- **WHAT YOU SHOULD DO**
Change "ankle" to "heel" throughout all the records, leaving every other part the same.

Limb landmark coordinates:

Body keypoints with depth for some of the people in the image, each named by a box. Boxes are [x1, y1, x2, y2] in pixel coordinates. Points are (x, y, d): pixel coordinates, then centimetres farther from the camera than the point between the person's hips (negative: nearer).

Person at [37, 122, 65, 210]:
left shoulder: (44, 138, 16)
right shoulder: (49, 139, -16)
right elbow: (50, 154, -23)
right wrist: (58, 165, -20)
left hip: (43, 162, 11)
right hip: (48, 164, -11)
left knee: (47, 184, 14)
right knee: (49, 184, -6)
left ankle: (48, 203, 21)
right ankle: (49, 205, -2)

- **THE COMPLETED TASK**
Body keypoints with depth for some of the people in the image, each named by a box. Boxes are [x1, y1, x2, y2] in pixel coordinates. Points are (x, y, d): pixel coordinates, then centimetres farther from the camera than the point between the person's hips (negative: nearer).

Person at [37, 122, 65, 210]:
left shoulder: (44, 138, 16)
right shoulder: (49, 139, -16)
right elbow: (50, 154, -23)
right wrist: (58, 165, -20)
left hip: (43, 162, 11)
right hip: (48, 164, -11)
left knee: (47, 184, 14)
right knee: (49, 184, -6)
left heel: (48, 203, 21)
right heel: (49, 205, -2)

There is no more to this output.